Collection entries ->
--- Start ---
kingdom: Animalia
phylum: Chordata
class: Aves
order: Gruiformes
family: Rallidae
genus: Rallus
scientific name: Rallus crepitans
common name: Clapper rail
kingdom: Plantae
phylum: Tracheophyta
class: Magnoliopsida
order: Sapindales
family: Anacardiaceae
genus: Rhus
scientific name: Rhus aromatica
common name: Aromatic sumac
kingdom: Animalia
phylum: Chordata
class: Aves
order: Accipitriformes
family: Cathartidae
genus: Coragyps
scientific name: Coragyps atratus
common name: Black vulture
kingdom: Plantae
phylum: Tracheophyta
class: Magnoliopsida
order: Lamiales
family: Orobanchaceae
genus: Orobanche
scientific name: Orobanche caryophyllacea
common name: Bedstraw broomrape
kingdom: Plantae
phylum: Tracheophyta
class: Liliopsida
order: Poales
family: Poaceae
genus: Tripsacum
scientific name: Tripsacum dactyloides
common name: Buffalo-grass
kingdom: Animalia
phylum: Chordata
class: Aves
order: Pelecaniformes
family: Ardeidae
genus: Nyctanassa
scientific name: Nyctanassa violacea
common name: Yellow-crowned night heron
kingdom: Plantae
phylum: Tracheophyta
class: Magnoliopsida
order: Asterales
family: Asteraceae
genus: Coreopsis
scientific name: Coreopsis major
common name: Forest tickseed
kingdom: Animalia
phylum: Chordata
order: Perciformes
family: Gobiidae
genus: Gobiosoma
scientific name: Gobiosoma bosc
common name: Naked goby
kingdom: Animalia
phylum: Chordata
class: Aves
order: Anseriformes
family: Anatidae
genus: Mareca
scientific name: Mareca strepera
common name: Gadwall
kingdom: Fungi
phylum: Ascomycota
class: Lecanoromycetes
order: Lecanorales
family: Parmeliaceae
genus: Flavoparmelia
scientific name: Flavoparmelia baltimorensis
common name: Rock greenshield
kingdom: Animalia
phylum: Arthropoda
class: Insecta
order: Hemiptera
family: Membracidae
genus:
--- End ---
Task -> Please rewrite all of the data above, swapping "common name" for "vernacular name" and leaving everything else unchanged.

Response to this exercise ->
kingdom: Animalia
phylum: Chordata
class: Aves
order: Gruiformes
family: Rallidae
genus: Rallus
scientific name: Rallus crepitans
vernacular name: Clapper rail
kingdom: Plantae
phylum: Tracheophyta
class: Magnoliopsida
order: Sapindales
family: Anacardiaceae
genus: Rhus
scientific name: Rhus aromatica
vernacular name: Aromatic sumac
kingdom: Animalia
phylum: Chordata
class: Aves
order: Accipitriformes
family: Cathartidae
genus: Coragyps
scientific name: Coragyps atratus
vernacular name: Black vulture
kingdom: Plantae
phylum: Tracheophyta
class: Magnoliopsida
order: Lamiales
family: Orobanchaceae
genus: Orobanche
scientific name: Orobanche caryophyllacea
vernacular name: Bedstraw broomrape
kingdom: Plantae
phylum: Tracheophyta
class: Liliopsida
order: Poales
family: Poaceae
genus: Tripsacum
scientific name: Tripsacum dactyloides
vernacular name: Buffalo-grass
kingdom: Animalia
phylum: Chordata
class: Aves
order: Pelecaniformes
family: Ardeidae
genus: Nyctanassa
scientific name: Nyctanassa violacea
vernacular name: Yellow-crowned night heron
kingdom: Plantae
phylum: Tracheophyta
class: Magnoliopsida
order: Asterales
family: Asteraceae
genus: Coreopsis
scientific name: Coreopsis major
vernacular name: Forest tickseed
kingdom: Animalia
phylum: Chordata
order: Perciformes
family: Gobiidae
genus: Gobiosoma
scientific name: Gobiosoma bosc
vernacular name: Naked goby
kingdom: Animalia
phylum: Chordata
class: Aves
order: Anseriformes
family: Anatidae
genus: Mareca
scientific name: Mareca strepera
vernacular name: Gadwall
kingdom: Fungi
phylum: Ascomycota
class: Lecanoromycetes
order: Lecanorales
family: Parmeliaceae
genus: Flavoparmelia
scientific name: Flavoparmelia baltimorensis
vernacular name: Rock greenshield
kingdom: Animalia
phylum: Arthropoda
class: Insecta
order: Hemiptera
family: Membracidae
genus:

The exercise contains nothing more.